*Text segment*
Notifications #
Application monitoring and alerting is an important but often forgotten part of the operations tasks. Developers without experience in that area often do not know where to start. Therefore SetOps comes with pre-configured monitoring and alerting, which we highly recommend to enable for Apps in production environment.
Available Notifications and mitigation #
SetOps currently notifies about the following issues with your application:
App #
Replicas Not Scaled #
The App and the corresponding containers could not be started and scaled as configured with Scale in the last 10 minutes.
Mitigation: Most likely the containers cannot be started because of an error within the application itself. Check the logs to find the these kind of errors. If there are no errors in the logs, there can be two issues: failing health checks or not enough configured memory. First ensure that the health checks indeed work as configured and then try to increase the memory for your App.
Frequent Container Restarts #
Frequent container restarts (> 10) occurred in the last 15 minutes.
Mitigation: Most likely your App crashed due to some error. Have a look at the logs to look for possible errors. If there are no errors, the container might have been killed due to not enough memory (Out-of-memory or OOM). Increase the amount of configured memory and check if this alarm resolves.

*Exercise*
Print the passage from the SetOps notifications text word for word, beginning at the words "Available Notifications and" and stopping after "last 15 minutes.".

(Collected data)
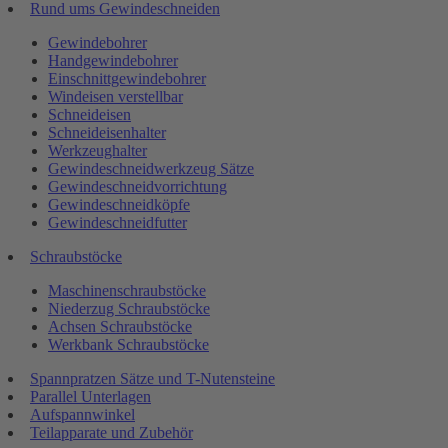
Rund ums Gewindeschneiden
Gewindebohrer
Handgewindebohrer
Einschnittgewindebohrer
Windeisen verstellbar
Schneideisen
Schneideisenhalter
Werkzeughalter
Gewindeschneidwerkzeug Sätze
Gewindeschneidvorrichtung
Gewindeschneidköpfe
Gewindeschneidfutter
Schraubstöcke
Maschinenschraubstöcke
Niederzug Schraubstöcke
Achsen Schraubstöcke
Werkbank Schraubstöcke
Spannpratzen Sätze und T-Nutensteine
Parallel Unterlagen
Aufspannwinkel
Teilapparate und Zubehör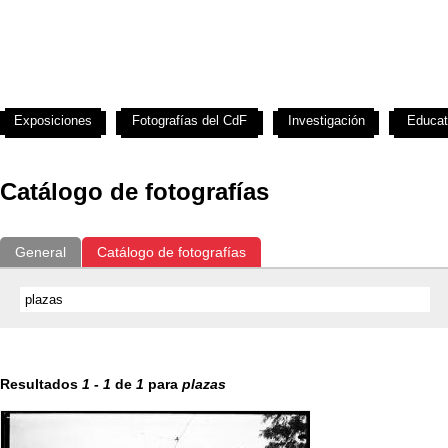
Exposiciones
Fotografías del CdF
Investigación
Educat
Catálogo de fotografías
General
Catálogo de fotografías
Resultados
1
-
1
de
1
para
plazas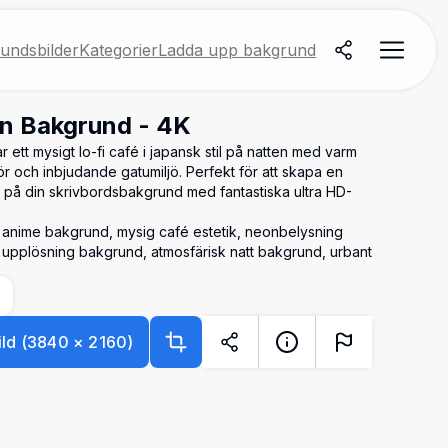
undsbilder
Kategorier
Ladda upp bakgrund
en Bakgrund - 4K
ett mysigt lo-fi café i japansk stil på natten med varm
r och inbjudande gatumiljö. Perfekt för att skapa en
 på din skrivbordsbakgrund med fantastiska ultra HD-
K anime bakgrund, mysig café estetik, neonbelysning
upplösning bakgrund, atmosfärisk natt bakgrund, urbant
ld
(
3840
×
2160
)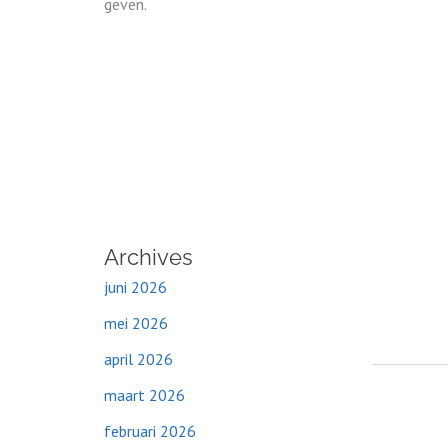
geven.
Archives
juni 2026
mei 2026
april 2026
maart 2026
februari 2026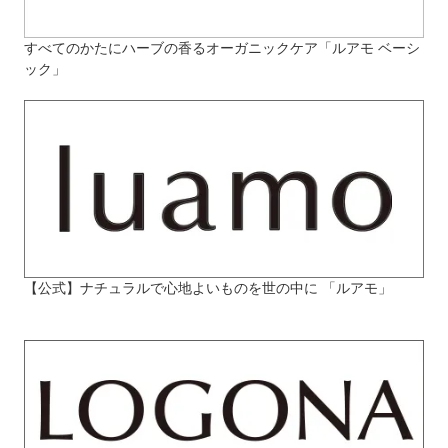
すべてのかたにハーブの香るオーガニックケア「ルアモ ベーシ
ック」
【公式】ナチュラルで心地よいものを世の中に 「ルアモ」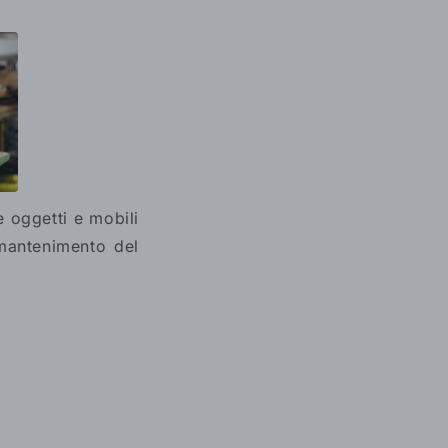
 oggetti e mobili
l mantenimento del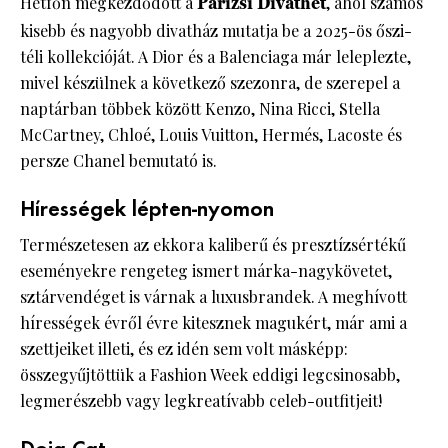
Hétfőn megkezdődött a
Párizsi Divathét
, ahol számos
kisebb és nagyobb divatház mutatja be a 2025-ös őszi-
téli kollekcióját. A Dior és a Balenciaga már leleplezte,
mivel készülnek a következő szezonra, de szerepel a
naptárban többek között Kenzo, Nina Ricci, Stella
McCartney, Chloé, Louis Vuitton, Hermés, Lacoste és
persze Chanel bemutató is.
Hírességek lépten-nyomon
Természetesen az ekkora kaliberű és presztízsértékű
eseményekre rengeteg ismert márka-nagykövetet,
sztárvendéget is várnak a luxusbrandek. A meghívott
hírességek évről évre kitesznek magukért, már ami a
szettjeiket illeti, és ez idén sem volt másképp:
összegyűjtöttük a Fashion Week eddigi legcsinosabb,
legmerészebb vagy legkreatívabb celeb-outfitjeit!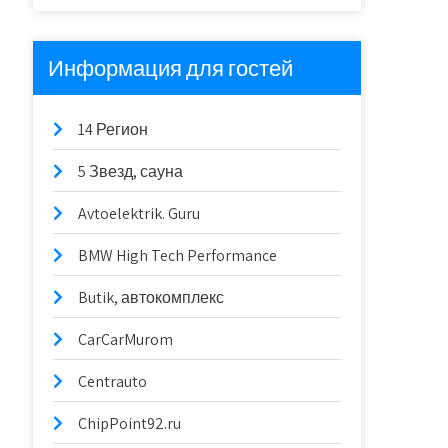
Информация для гостей
14 Регион
5 Звезд, сауна
Avtoelektrik. Guru
BMW High Tech Performance
Butik, автокомплекс
CarCarMurom
Centrauto
ChipPoint92.ru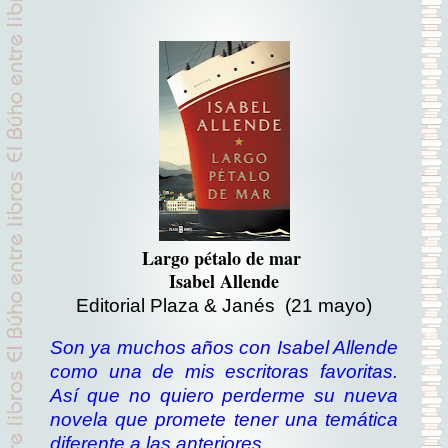
Largo pétalo de mar
Isabel Allende
Editorial Plaza & Janés
(21 mayo)
Son ya muchos años con Isabel Allende
como una de mis escritoras favoritas.
Así que no quiero perderme su nueva
novela que promete tener una temática
diferente a las anteriores.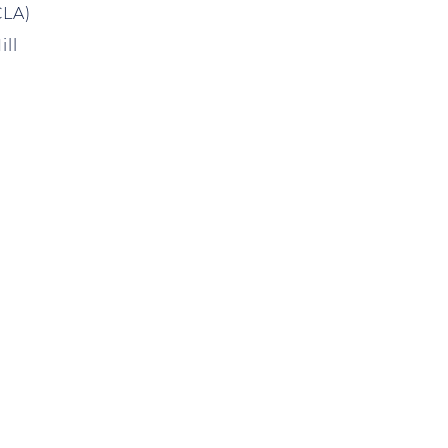
CLA)
ill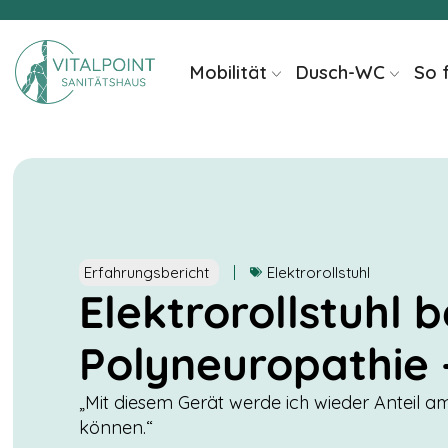
Inhalt
springen
Mobilität
Dusch-WC
So 
Erfahrungsbericht
Elektrorollstuhl
Elektrorollstuhl b
Polyneuropathie 
„Mit diesem Gerät werde ich wieder Anteil 
können.“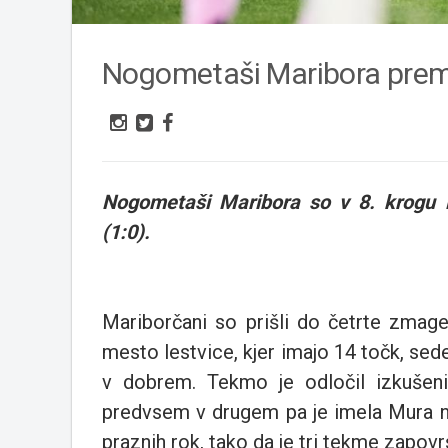
Nogometaši Maribora prema
Nogometaši Maribora so v 8. krogu 
(1:0).
Mariborčani so prišli do četrte zmage
mesto lestvice, kjer imajo 14 točk, se
v dobrem. Tekmo je odločil izkušeni
predvsem v drugem pa je imela Mura nek
praznih rok, tako da je tri tekme zapovr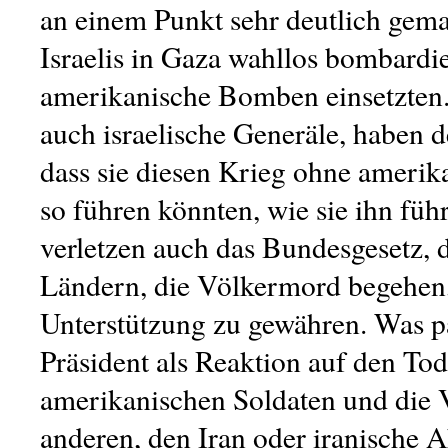
an einem Punkt sehr deutlich gemac
Israelis in Gaza wahllos bombardi
amerikanische Bomben einsetzten.
auch israelische Generäle, haben d
dass sie diesen Krieg ohne amerika
so führen könnten, wie sie ihn füh
verletzen auch das Bundesgesetz, d
Ländern, die Völkermord begehen,
Unterstützung zu gewähren. Was pa
Präsident als Reaktion auf den Tod
amerikanischen Soldaten und die 
anderen, den Iran oder iranische A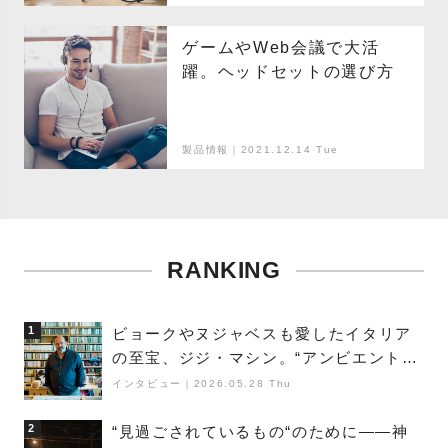
ゲームやWeb会議で大活
躍。ヘッドセットの選び方
製品情報｜2021.12.14 Tue
RANKING
1
ビョークやヌジャベスも愛したイタリア
の至宝、ジジ・マシン。“アンビエントの
巨匠”が明かす創作の原点と、「動き」に
インタビュー
｜
2026.05.28 Thu
満ちた最新作の背景
2
“見過ごされているもの“のために――神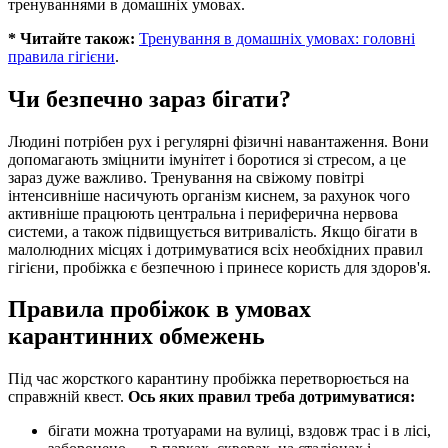
тренуваннями в домашніх умовах.
* Читайте також:
Тренування в домашніх умовах: головні
правила гігієни
.
Чи безпечно зараз бігати?
Людині потрібен рух і регулярні фізичні навантаження. Вони
допомагають зміцнити імунітет і боротися зі стресом, а це
зараз дуже важливо. Тренування на свіжому повітрі
інтенсивніше насичують організм киснем, за рахунок чого
активніше працюють центральна і периферична нервова
системи, а також підвищується витривалість. Якщо бігати в
малолюдних місцях і дотримуватися всіх необхідних правил
гігієни, пробіжка є безпечною і принесе користь для здоров'я.
Правила пробіжок в умовах
карантинних обмежень
Під час жорсткого карантину пробіжка перетворюється на
справжній квест.
Ось яких правил треба дотримуватися:
бігати можна тротуарами на вулиці, вздовж трас і в лісі,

*Written solution*
Available Notifications and mitigation #
SetOps currently notifies about the following issues with your application:
App #
Replicas Not Scaled #
The App and the corresponding containers could not be started and scaled as configured with Scale in the last 10 minutes.
Mitigation: Most likely the containers cannot be started because of an error within the application itself. Check the logs to find the these kind of errors. If there are no errors in the logs, there can be two issues: failing health checks or not enough configured memory. First ensure that the health checks indeed work as configured and then try to increase the memory for your App.
Frequent Container Restarts #
Frequent container restarts (> 10) occurred in the last 15 minutes.